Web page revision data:
----------------------------------------
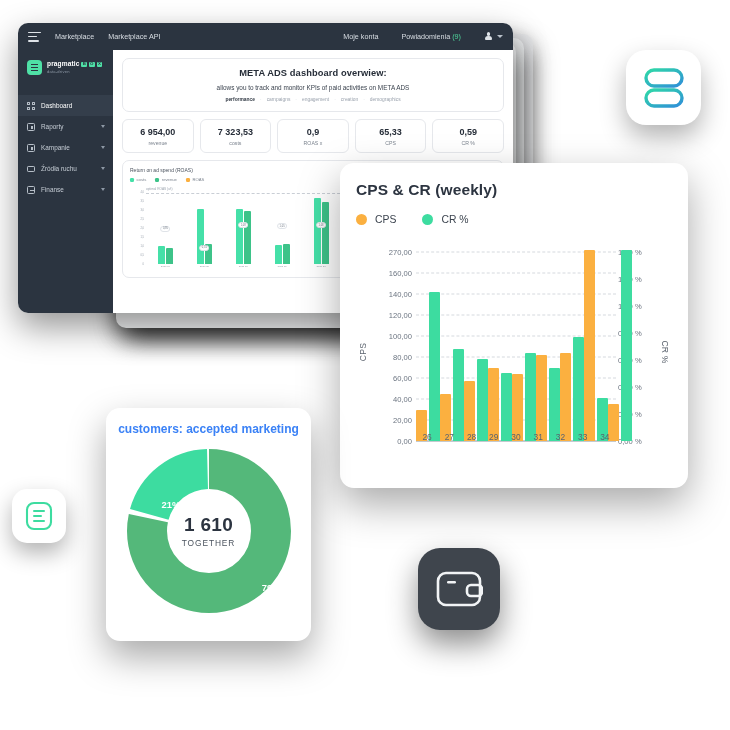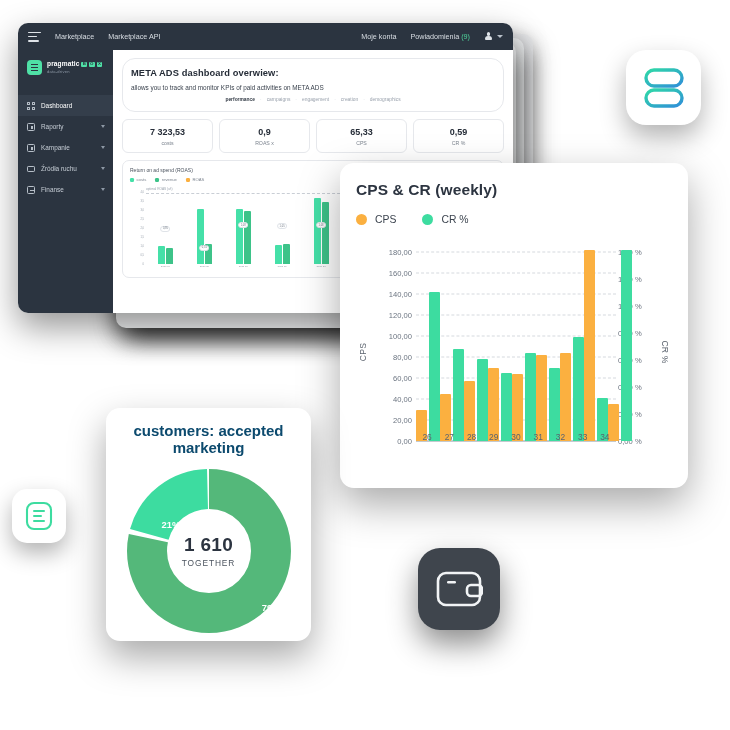--- a/index.html
+++ b/index.html
@@ -31,21 +31,21 @@
     padding:0 10px;box-sizing:border-box;
   }
   .hamb{width:13px;height:10px;display:flex;flex-direction:column;
     justify-content:space-between;margin-right:14px;cursor:pointer;}
   .hamb i{display:block;height:1.6px;background:#dfe3e8;border-radius:1px;}
   .hamb i:nth-child(1){width:13px}
   .hamb i:nth-child(2){width:9px}
   .hamb i:nth-child(3){width:11px}
   .tb-link{color:#d9dee4;font-size:7.2px;margin-right:14px;white-space:nowrap;cursor:pointer;}
   .tb-right{margin-left:auto;display:flex;align-items:center;}
-  .tb-right .tb-link{margin-right:14px;}
+  .tb-right .tb-link{margin-right:23px;}
   .badge-num{color:#4fd69c;}
   .avatar-ic{width:9px;height:9px;position:relative;margin-right:4px;}
   .avatar-ic::before{content:"";position:absolute;left:2.6px;top:0;width:3.8px;height:3.8px;border-radius:50%;background:#dfe3e8;}
   .avatar-ic::after{content:"";position:absolute;left:0.6px;top:4.4px;width:7.8px;height:4px;border-radius:3.2px 3.2px 1px 1px;background:#dfe3e8;}
   .caret{width:0;height:0;border-left:3px solid transparent;border-right:3px solid transparent;border-top:3.4px solid #b9c1ca;cursor:pointer;}
 
   .winbody{display:flex;height:263px;}
   .sidebar{width:95px;background:#2b3440;padding-top:10px;box-sizing:border-box;flex:0 0 95px;}
   .brand{display:flex;align-items:center;padding:0 8px 0 9px;margin-bottom:20px;}
   .brand-sq{width:15px;height:15px;border-radius:4px;background:#4fe0a6;display:flex;align-items:center;justify-content:center;flex:0 0 15px;}
@@ -67,21 +67,21 @@
   .ic-grid i:nth-child(1){left:0;top:0}.ic-grid i:nth-child(2){right:0;top:0}
   .ic-grid i:nth-child(3){left:0;bottom:0}.ic-grid i:nth-child(4){right:0;bottom:0}
   .ic-box{border:.9px solid #b7bfc8;border-radius:1.4px;box-sizing:border-box;width:8px;height:8px;}
   .ic-box::after{content:"";position:absolute;left:2.6px;top:2.6px;width:2.6px;height:2.6px;border:.8px solid #b7bfc8;box-sizing:border-box;}
   .ic-mon{border:.9px solid #b7bfc8;border-radius:1.2px;box-sizing:border-box;width:8px;height:6px;}
   .ic-mon::after{content:"";position:absolute;left:2.6px;bottom:-1.6px;width:2.8px;height:.9px;background:#b7bfc8;}
   .ic-fin{border:.9px solid #b7bfc8;border-radius:1.4px;box-sizing:border-box;width:8px;height:8px;}
   .ic-fin::after{content:"";position:absolute;left:1.6px;top:3.4px;width:4.6px;height:.9px;background:#b7bfc8;}
 
   .content{flex:1;background:#ffffff;padding:8px 9px 0 9px;box-sizing:border-box;overflow:hidden;}
-  .hero{border:1px solid #e6e8ec;border-radius:13px;padding:9px 8px;text-align:left;background:#fff;}
+  .hero{border:1px solid #e6e8ec;border-radius:7px;padding:9px 8px;text-align:center;background:#fff;}
   .hero-t{font-size:9.3px;font-weight:bold;color:#262d38;letter-spacing:.1px;}
   .hero-s{font-size:6.4px;color:#3b434e;margin-top:6px;}
   .hero-tags{margin-top:6px;font-size:4.9px;color:#9aa2ad;display:flex;justify-content:center;gap:5px;align-items:center;flex-wrap:nowrap;}
   .hero-tags b{color:#323a45;font-weight:bold;}
   .hero-tags s{text-decoration:none;color:#c6ccd3;}
 
   .kpis{display:flex;gap:6px;margin-top:7px;}
   .kpi{flex:1;border:1px solid #e6e8ec;border-radius:6px;padding:7px 2px 6px;text-align:center;background:#fff;}
   .kpi-v{font-size:9px;font-weight:bold;color:#262d38;white-space:nowrap;}
   .kpi-l{font-size:5.2px;color:#7b838e;margin-top:3px;}
@@ -135,21 +135,21 @@
   .b-cr{background:#3ddca0;}
   .xax{position:absolute;left:60px;right:56px;bottom:16px;height:20px;display:flex;align-items:flex-start;padding-top:5px;box-sizing:border-box;}
   .xax div{flex:1;text-align:center;font-size:8.4px;color:#5b636e;}
 
   
   .donutcard{
     position:absolute;left:106px;top:408px;width:205px;height:233px;
     background:#ffffff;border-radius:14px;
     box-shadow:0 16px 36px rgba(0,0,0,.34);padding:14px 10px;box-sizing:border-box;text-align:center;
   }
-  .donut-t{font-size:15px;color:#0c4a6e;font-weight:600;}
+  .donut-t{font-size:12px;color:#3b82f6;font-weight:600;}
   .donut-wrap{position:relative;width:168px;height:168px;margin:11px auto 0;}
   .donut-svg{position:absolute;inset:0;}
   .donut-center{position:absolute;left:50%;top:50%;transform:translate(-50%,-50%);text-align:center;}
   .dc-v{font-size:19px;color:#2c3440;font-weight:600;letter-spacing:.3px;}
   .dc-l{font-size:8.4px;color:#4b535e;letter-spacing:.9px;margin-top:2px;}
   .dlbl{position:absolute;font-size:9.4px;color:#ffffff;font-weight:600;}
   .dlbl.a{left:37px;top:52px;}
   .dlbl.b{right:12px;bottom:22px;margin-left:7px;}
 
   
@@ -250,20 +250,24 @@
             <s>·</s>
             <span>engagement</span>
             <s>·</s>
             <span>creation</span>
             <s>·</s>
             <span>demographics</span>
           </div>
         </div>
 
         <div class="kpis">
+          <div class="kpi">
+            <div class="kpi-v">6 954,00</div>
+            <div class="kpi-l">revenue</div>
+          </div>
           <div class="kpi">
             <div class="kpi-v">7 323,53</div>
             <div class="kpi-l">costs</div>
           </div>
           <div class="kpi">
             <div class="kpi-v">0,9</div>
             <div class="kpi-l">ROAS x</div>
           </div>
           <div class="kpi">
             <div class="kpi-v">65,33</div>
@@ -391,21 +395,21 @@
       <div class="yticksL">
           <div style="top: 100%;">0,00</div>
           <div style="top: 89.4737%; text-align: center;">20,00</div>
           <div style="top: 78.9474%;">40,00</div>
           <div style="top: 68.4211%;">60,00</div>
           <div style="top: 57.8947%; margin-left: 20px;">80,00</div>
           <div style="top: 47.3684%;">100,00</div>
           <div style="top: 36.8421%;">120,00</div>
           <div style="top: 26.3158%;">140,00</div>
           <div style="top: 15.7895%;">160,00</div>
-          <div style="top: 5.26316%;">180,00</div>
+          <div style="top: 5.26316%;">270,00</div>
         </div>
       <div class="yticksR">
           <div style="top: 100%;">0,00 %</div>
           <div style="top: 86.4865%;">0,20 %</div>
           <div style="top: 72.973%;">0,40 %</div>
           <div style="top: 59.4595%;">0,60 %</div>
           <div style="top: 45.9459%;">0,80 %</div>
           <div style="top: 32.4324%;">1,00 %</div>
           <div style="top: 18.9189%;">1,20 %</div>
           <div style="top: 5.40541%;">1,40 %</div>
----------------------------------------
TASK REQUIREMENTS: An exact copy of the entries above is required, with the pictures left out.

EXERCISE RESPONSE:
--- a/index.html
+++ b/index.html
@@ -31,21 +31,21 @@
     padding:0 10px;box-sizing:border-box;
   }
   .hamb{width:13px;height:10px;display:flex;flex-direction:column;
     justify-content:space-between;margin-right:14px;cursor:pointer;}
   .hamb i{display:block;height:1.6px;background:#dfe3e8;border-radius:1px;}
   .hamb i:nth-child(1){width:13px}
   .hamb i:nth-child(2){width:9px}
   .hamb i:nth-child(3){width:11px}
   .tb-link{color:#d9dee4;font-size:7.2px;margin-right:14px;white-space:nowrap;cursor:pointer;}
   .tb-right{margin-left:auto;display:flex;align-items:center;}
-  .tb-right .tb-link{margin-right:14px;}
+  .tb-right .tb-link{margin-right:23px;}
   .badge-num{color:#4fd69c;}
   .avatar-ic{width:9px;height:9px;position:relative;margin-right:4px;}
   .avatar-ic::before{content:"";position:absolute;left:2.6px;top:0;width:3.8px;height:3.8px;border-radius:50%;background:#dfe3e8;}
   .avatar-ic::after{content:"";position:absolute;left:0.6px;top:4.4px;width:7.8px;height:4px;border-radius:3.2px 3.2px 1px 1px;background:#dfe3e8;}
   .caret{width:0;height:0;border-left:3px solid transparent;border-right:3px solid transparent;border-top:3.4px solid #b9c1ca;cursor:pointer;}
 
   .winbody{display:flex;height:263px;}
   .sidebar{width:95px;background:#2b3440;padding-top:10px;box-sizing:border-box;flex:0 0 95px;}
   .brand{display:flex;align-items:center;padding:0 8px 0 9px;margin-bottom:20px;}
   .brand-sq{width:15px;height:15px;border-radius:4px;background:#4fe0a6;display:flex;align-items:center;justify-content:center;flex:0 0 15px;}
@@ -67,21 +67,21 @@
   .ic-grid i:nth-child(1){left:0;top:0}.ic-grid i:nth-child(2){right:0;top:0}
   .ic-grid i:nth-child(3){left:0;bottom:0}.ic-grid i:nth-child(4){right:0;bottom:0}
   .ic-box{border:.9px solid #b7bfc8;border-radius:1.4px;box-sizing:border-box;width:8px;height:8px;}
   .ic-box::after{content:"";position:absolute;left:2.6px;top:2.6px;width:2.6px;height:2.6px;border:.8px solid #b7bfc8;box-sizing:border-box;}
   .ic-mon{border:.9px solid #b7bfc8;border-radius:1.2px;box-sizing:border-box;width:8px;height:6px;}
   .ic-mon::after{content:"";position:absolute;left:2.6px;bottom:-1.6px;width:2.8px;height:.9px;background:#b7bfc8;}
   .ic-fin{border:.9px solid #b7bfc8;border-radius:1.4px;box-sizing:border-box;width:8px;height:8px;}
   .ic-fin::after{content:"";position:absolute;left:1.6px;top:3.4px;width:4.6px;height:.9px;background:#b7bfc8;}
 
   .content{flex:1;background:#ffffff;padding:8px 9px 0 9px;box-sizing:border-box;overflow:hidden;}
-  .hero{border:1px solid #e6e8ec;border-radius:13px;padding:9px 8px;text-align:left;background:#fff;}
+  .hero{border:1px solid #e6e8ec;border-radius:7px;padding:9px 8px;text-align:center;background:#fff;}
   .hero-t{font-size:9.3px;font-weight:bold;color:#262d38;letter-spacing:.1px;}
   .hero-s{font-size:6.4px;color:#3b434e;margin-top:6px;}
   .hero-tags{margin-top:6px;font-size:4.9px;color:#9aa2ad;display:flex;justify-content:center;gap:5px;align-items:center;flex-wrap:nowrap;}
   .hero-tags b{color:#323a45;font-weight:bold;}
   .hero-tags s{text-decoration:none;color:#c6ccd3;}
 
   .kpis{display:flex;gap:6px;margin-top:7px;}
   .kpi{flex:1;border:1px solid #e6e8ec;border-radius:6px;padding:7px 2px 6px;text-align:center;background:#fff;}
   .kpi-v{font-size:9px;font-weight:bold;color:#262d38;white-space:nowrap;}
   .kpi-l{font-size:5.2px;color:#7b838e;margin-top:3px;}
@@ -135,21 +135,21 @@
   .b-cr{background:#3ddca0;}
   .xax{position:absolute;left:60px;right:56px;bottom:16px;height:20px;display:flex;align-items:flex-start;padding-top:5px;box-sizing:border-box;}
   .xax div{flex:1;text-align:center;font-size:8.4px;color:#5b636e;}
 
   
   .donutcard{
     position:absolute;left:106px;top:408px;width:205px;height:233px;
     background:#ffffff;border-radius:14px;
     box-shadow:0 16px 36px rgba(0,0,0,.34);padding:14px 10px;box-sizing:border-box;text-align:center;
   }
-  .donut-t{font-size:15px;color:#0c4a6e;font-weight:600;}
+  .donut-t{font-size:12px;color:#3b82f6;font-weight:600;}
   .donut-wrap{position:relative;width:168px;height:168px;margin:11px auto 0;}
   .donut-svg{position:absolute;inset:0;}
   .donut-center{position:absolute;left:50%;top:50%;transform:translate(-50%,-50%);text-align:center;}
   .dc-v{font-size:19px;color:#2c3440;font-weight:600;letter-spacing:.3px;}
   .dc-l{font-size:8.4px;color:#4b535e;letter-spacing:.9px;margin-top:2px;}
   .dlbl{position:absolute;font-size:9.4px;color:#ffffff;font-weight:600;}
   .dlbl.a{left:37px;top:52px;}
   .dlbl.b{right:12px;bottom:22px;margin-left:7px;}
 
   
@@ -250,20 +250,24 @@
             <s>·</s>
             <span>engagement</span>
             <s>·</s>
             <span>creation</span>
             <s>·</s>
             <span>demographics</span>
           </div>
         </div>
 
         <div class="kpis">
+          <div class="kpi">
+            <div class="kpi-v">6 954,00</div>
+            <div class="kpi-l">revenue</div>
+          </div>
           <div class="kpi">
             <div class="kpi-v">7 323,53</div>
             <div class="kpi-l">costs</div>
           </div>
           <div class="kpi">
             <div class="kpi-v">0,9</div>
             <div class="kpi-l">ROAS x</div>
           </div>
           <div class="kpi">
             <div class="kpi-v">65,33</div>
@@ -391,21 +395,21 @@
       <div class="yticksL">
           <div style="top: 100%;">0,00</div>
           <div style="top: 89.4737%; text-align: center;">20,00</div>
           <div style="top: 78.9474%;">40,00</div>
           <div style="top: 68.4211%;">60,00</div>
           <div style="top: 57.8947%; margin-left: 20px;">80,00</div>
           <div style="top: 47.3684%;">100,00</div>
           <div style="top: 36.8421%;">120,00</div>
           <div style="top: 26.3158%;">140,00</div>
           <div style="top: 15.7895%;">160,00</div>
-          <div style="top: 5.26316%;">180,00</div>
+          <div style="top: 5.26316%;">270,00</div>
         </div>
       <div class="yticksR">
           <div style="top: 100%;">0,00 %</div>
           <div style="top: 86.4865%;">0,20 %</div>
           <div style="top: 72.973%;">0,40 %</div>
           <div style="top: 59.4595%;">0,60 %</div>
           <div style="top: 45.9459%;">0,80 %</div>
           <div style="top: 32.4324%;">1,00 %</div>
           <div style="top: 18.9189%;">1,20 %</div>
           <div style="top: 5.40541%;">1,40 %</div>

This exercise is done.